Zuckerberg's Meta Crashes to 25th Largest Company Overnight
Facebook's parent company Meta (META) - Get Free Report has been struggling with online advertising spending drops, competition from TikTok, and increasing uneasiness and skepticism about the future of the Metaverse.
In this environment, the company reported third-quarter earnings yesterday that spooked investors, evidenced by Meta's 24% drop in stock value the next morning, Oct. 27.
This caused Meta's market cap to fall to $274 billion, plunging 12 spots to be the 25th largest public company in the world.
"Facebook $META is now the 25th largest public company in the world, dropping 12 spots overnight," tweeted @StockMKTNewz.
Trading below $100 early in the morning, it was the lowest price the stock has seen in six years.

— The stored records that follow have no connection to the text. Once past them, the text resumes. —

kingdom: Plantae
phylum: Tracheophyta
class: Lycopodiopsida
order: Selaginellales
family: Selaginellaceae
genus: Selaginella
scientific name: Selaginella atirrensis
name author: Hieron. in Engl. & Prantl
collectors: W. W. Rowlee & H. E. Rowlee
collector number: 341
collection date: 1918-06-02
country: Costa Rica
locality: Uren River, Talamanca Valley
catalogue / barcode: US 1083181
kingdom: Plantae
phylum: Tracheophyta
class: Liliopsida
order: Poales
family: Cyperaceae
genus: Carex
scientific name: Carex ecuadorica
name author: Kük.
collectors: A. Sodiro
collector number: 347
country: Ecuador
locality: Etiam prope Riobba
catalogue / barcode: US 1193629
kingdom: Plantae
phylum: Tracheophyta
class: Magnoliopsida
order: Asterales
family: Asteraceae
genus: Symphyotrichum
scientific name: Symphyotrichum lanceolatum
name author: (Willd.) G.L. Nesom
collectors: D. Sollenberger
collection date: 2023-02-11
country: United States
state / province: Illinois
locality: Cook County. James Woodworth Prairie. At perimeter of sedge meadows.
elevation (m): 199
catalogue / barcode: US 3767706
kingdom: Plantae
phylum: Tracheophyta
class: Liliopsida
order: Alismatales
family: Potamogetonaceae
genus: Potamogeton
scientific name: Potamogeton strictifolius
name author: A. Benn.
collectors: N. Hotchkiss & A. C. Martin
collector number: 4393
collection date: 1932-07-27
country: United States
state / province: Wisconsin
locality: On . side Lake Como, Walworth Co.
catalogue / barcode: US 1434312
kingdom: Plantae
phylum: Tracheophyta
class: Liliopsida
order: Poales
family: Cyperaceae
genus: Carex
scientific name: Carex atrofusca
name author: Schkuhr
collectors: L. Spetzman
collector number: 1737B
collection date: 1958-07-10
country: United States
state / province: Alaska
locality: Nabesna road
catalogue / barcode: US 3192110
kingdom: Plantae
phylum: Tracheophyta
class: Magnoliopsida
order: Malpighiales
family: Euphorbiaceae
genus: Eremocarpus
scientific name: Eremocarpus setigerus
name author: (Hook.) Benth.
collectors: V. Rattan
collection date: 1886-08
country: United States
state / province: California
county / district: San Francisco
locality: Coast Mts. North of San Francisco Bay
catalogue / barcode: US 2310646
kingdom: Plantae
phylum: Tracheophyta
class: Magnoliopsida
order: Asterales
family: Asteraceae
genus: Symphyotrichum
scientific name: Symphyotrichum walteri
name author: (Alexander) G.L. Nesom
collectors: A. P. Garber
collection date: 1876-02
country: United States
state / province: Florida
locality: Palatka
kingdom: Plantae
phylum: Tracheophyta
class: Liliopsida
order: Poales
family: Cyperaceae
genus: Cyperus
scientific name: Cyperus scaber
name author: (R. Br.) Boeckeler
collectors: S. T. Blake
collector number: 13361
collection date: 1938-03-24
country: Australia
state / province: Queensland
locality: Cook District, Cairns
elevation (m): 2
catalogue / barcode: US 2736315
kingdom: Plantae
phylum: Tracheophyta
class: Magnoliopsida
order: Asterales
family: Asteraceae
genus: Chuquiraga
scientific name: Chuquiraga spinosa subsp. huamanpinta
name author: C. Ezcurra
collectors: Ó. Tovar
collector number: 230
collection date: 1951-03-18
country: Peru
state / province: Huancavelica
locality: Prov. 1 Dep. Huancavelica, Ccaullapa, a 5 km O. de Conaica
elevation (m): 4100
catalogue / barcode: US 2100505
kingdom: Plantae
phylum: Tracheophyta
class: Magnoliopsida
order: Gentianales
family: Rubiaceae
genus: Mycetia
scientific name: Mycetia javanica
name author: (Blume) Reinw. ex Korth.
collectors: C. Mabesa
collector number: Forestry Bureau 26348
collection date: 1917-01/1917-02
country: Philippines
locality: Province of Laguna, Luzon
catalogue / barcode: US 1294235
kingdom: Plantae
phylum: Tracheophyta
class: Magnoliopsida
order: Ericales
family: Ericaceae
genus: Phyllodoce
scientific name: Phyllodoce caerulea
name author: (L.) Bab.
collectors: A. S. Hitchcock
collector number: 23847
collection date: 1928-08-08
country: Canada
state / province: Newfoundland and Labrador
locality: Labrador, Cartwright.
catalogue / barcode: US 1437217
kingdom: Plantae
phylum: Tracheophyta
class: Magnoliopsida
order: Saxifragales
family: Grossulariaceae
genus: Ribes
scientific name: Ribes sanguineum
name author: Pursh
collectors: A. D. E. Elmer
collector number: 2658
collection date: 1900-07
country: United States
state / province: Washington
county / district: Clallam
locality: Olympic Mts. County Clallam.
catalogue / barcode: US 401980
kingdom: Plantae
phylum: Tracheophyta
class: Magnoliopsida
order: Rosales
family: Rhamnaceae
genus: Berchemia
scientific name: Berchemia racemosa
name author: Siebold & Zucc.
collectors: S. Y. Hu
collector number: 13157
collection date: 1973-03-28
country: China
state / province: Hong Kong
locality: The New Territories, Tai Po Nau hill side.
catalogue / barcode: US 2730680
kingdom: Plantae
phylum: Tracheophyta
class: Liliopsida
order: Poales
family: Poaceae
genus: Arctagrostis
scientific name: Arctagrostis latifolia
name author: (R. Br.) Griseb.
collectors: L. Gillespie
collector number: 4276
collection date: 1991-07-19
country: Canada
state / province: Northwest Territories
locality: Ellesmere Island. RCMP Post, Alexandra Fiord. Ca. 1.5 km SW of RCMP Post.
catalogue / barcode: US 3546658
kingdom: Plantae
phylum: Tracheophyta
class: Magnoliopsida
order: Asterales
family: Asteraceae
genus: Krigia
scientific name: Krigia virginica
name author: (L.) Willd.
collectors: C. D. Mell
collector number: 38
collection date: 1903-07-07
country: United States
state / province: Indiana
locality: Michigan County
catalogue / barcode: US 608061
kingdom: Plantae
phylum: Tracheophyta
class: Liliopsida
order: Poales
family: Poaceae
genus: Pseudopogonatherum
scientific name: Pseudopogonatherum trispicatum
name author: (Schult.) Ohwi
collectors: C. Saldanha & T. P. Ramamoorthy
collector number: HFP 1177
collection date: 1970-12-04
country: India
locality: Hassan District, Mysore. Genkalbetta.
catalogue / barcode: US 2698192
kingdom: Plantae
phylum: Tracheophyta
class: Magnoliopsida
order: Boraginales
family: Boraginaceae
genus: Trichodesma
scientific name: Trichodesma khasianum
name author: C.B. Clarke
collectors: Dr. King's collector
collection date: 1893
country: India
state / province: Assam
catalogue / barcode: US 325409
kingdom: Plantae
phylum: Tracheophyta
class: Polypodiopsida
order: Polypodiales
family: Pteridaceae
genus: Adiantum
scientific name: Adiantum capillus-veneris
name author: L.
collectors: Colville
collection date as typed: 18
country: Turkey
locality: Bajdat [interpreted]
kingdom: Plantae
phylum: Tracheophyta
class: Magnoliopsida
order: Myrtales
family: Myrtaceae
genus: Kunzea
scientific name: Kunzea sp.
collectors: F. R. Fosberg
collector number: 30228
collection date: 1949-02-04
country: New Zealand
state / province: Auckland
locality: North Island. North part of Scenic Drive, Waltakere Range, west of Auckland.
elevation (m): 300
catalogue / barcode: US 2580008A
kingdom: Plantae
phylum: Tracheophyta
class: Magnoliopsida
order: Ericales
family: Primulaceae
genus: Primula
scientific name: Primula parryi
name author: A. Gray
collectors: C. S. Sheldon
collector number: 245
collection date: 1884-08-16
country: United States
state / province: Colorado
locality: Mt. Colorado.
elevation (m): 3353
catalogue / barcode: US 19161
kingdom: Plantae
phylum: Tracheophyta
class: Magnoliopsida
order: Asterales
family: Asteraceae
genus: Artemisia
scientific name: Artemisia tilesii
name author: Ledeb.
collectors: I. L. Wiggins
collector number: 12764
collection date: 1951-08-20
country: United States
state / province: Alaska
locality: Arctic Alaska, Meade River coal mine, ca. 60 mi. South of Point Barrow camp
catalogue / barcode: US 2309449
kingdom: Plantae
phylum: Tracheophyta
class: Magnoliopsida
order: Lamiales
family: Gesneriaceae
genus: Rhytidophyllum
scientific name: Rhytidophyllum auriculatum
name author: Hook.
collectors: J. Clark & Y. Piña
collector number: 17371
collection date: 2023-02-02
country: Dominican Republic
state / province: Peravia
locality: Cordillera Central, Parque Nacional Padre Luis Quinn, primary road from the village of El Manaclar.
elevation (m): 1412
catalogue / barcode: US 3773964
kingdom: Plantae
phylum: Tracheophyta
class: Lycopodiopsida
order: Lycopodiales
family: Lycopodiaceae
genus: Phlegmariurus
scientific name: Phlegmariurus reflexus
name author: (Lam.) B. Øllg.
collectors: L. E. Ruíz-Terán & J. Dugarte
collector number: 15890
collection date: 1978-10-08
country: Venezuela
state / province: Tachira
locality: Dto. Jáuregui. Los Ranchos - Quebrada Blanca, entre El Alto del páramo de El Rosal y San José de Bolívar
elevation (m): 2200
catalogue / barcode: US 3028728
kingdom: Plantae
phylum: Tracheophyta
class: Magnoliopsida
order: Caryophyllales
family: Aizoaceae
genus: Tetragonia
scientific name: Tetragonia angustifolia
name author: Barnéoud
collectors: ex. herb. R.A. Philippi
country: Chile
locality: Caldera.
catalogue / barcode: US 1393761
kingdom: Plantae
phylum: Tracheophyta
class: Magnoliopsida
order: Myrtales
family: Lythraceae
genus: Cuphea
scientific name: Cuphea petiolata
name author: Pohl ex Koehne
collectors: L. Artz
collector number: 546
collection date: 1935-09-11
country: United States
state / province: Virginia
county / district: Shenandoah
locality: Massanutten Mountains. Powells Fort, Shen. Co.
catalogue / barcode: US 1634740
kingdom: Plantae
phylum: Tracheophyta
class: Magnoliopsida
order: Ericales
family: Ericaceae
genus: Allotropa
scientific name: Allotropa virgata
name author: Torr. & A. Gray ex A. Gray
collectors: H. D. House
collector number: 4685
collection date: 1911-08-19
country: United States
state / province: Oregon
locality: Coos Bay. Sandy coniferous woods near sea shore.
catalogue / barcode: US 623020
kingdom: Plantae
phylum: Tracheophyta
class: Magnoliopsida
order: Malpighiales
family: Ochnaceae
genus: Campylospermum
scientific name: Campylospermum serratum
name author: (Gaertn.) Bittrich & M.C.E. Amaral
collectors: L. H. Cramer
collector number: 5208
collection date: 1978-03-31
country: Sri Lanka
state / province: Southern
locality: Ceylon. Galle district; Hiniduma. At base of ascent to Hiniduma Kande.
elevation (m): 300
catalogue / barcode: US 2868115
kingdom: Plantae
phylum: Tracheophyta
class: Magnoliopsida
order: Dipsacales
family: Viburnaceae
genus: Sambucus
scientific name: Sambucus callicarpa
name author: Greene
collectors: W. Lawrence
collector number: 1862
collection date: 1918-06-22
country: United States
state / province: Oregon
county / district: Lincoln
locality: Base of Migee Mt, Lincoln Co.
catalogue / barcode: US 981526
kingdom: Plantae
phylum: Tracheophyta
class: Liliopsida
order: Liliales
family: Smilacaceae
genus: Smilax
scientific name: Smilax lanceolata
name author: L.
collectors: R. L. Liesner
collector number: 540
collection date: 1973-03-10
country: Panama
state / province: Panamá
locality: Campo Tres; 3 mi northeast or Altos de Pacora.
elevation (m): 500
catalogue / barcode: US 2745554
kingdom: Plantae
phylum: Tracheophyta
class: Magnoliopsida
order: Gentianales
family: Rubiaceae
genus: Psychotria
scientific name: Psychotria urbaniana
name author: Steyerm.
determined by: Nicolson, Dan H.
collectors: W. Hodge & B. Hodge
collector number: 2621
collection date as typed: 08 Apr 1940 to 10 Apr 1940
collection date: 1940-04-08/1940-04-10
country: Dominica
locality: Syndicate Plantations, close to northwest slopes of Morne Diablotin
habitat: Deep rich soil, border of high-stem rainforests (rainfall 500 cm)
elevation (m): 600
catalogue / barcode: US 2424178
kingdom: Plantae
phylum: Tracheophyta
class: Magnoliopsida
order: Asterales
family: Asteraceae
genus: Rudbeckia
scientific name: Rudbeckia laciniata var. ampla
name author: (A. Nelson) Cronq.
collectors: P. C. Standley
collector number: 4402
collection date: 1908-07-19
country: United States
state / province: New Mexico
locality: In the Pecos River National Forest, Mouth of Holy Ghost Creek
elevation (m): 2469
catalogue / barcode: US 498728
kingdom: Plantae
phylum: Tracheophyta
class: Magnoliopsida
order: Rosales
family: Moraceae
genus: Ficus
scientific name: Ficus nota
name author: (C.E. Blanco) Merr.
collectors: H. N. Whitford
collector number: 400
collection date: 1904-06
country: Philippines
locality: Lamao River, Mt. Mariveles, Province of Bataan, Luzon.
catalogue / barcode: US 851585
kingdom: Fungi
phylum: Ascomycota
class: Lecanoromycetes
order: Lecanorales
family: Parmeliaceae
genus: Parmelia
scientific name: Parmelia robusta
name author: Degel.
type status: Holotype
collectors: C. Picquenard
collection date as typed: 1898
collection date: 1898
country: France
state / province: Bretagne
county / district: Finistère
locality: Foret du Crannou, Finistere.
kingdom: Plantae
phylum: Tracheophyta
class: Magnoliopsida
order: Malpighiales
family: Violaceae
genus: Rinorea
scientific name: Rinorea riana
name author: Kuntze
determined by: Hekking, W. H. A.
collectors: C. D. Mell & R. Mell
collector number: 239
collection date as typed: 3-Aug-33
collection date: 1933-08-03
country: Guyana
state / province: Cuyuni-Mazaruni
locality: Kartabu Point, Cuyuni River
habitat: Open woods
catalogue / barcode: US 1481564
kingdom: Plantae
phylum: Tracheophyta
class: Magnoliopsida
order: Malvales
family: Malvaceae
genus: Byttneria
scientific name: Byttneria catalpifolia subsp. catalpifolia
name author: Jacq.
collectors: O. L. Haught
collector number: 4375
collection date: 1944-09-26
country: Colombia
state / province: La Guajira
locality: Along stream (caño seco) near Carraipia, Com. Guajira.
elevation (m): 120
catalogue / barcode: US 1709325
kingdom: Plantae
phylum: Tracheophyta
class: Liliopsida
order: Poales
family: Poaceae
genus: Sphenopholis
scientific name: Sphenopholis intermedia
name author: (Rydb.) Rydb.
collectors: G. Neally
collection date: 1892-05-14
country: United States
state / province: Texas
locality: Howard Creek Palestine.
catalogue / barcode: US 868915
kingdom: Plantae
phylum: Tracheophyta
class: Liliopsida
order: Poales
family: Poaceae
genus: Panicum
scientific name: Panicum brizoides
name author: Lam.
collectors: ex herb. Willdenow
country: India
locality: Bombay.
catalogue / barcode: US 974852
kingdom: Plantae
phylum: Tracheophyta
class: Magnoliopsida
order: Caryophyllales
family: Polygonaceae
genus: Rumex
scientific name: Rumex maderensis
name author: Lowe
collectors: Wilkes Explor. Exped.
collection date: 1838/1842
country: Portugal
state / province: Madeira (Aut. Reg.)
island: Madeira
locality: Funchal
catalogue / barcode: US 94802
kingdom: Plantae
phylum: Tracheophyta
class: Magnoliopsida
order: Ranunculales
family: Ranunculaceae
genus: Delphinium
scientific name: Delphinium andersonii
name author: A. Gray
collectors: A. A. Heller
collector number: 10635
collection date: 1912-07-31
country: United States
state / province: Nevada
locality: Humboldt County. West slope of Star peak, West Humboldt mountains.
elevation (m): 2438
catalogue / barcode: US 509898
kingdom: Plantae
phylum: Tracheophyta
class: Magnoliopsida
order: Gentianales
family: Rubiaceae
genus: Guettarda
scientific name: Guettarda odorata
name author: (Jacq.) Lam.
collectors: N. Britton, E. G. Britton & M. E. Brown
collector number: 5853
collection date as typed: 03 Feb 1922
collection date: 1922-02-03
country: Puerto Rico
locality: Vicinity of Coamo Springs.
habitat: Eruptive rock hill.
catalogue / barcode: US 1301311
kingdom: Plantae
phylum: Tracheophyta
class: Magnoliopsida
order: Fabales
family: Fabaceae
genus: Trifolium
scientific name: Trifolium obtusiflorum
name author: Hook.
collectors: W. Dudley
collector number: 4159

Meta had reported third-quarter revenue of $27.7 billion for its second quarterly drop in a row.
Worse, Meta signaled a gloomy outlook for the fourth quarter, projecting $30 billion to $32.5 billion in revenue. Wall Street was anticipating Q4 revenue in the high end of that range so the projected floor rattled some nerves.
Meta shares are down 61% since Jan. 1.
"While we continue to navigate some challenging dynamics--a volatile macroeconomy, increasing competition, ads signal loss, and growing costs from our long-term investments--I have to say that our product trends look better from what I see than some of the commentary I’ve seen suggests," CEO Mark Zuckerberg said on the earnings call.
"In 2023, we're going to focus our investments on a small number of high priority growth areas," he added. "So that means some teams will grow meaningfully, but most other teams will stay flat or shrink over the next year. In aggregate, we expect to end 2023 as either roughly the same size, or even a slightly smaller organization than we are today."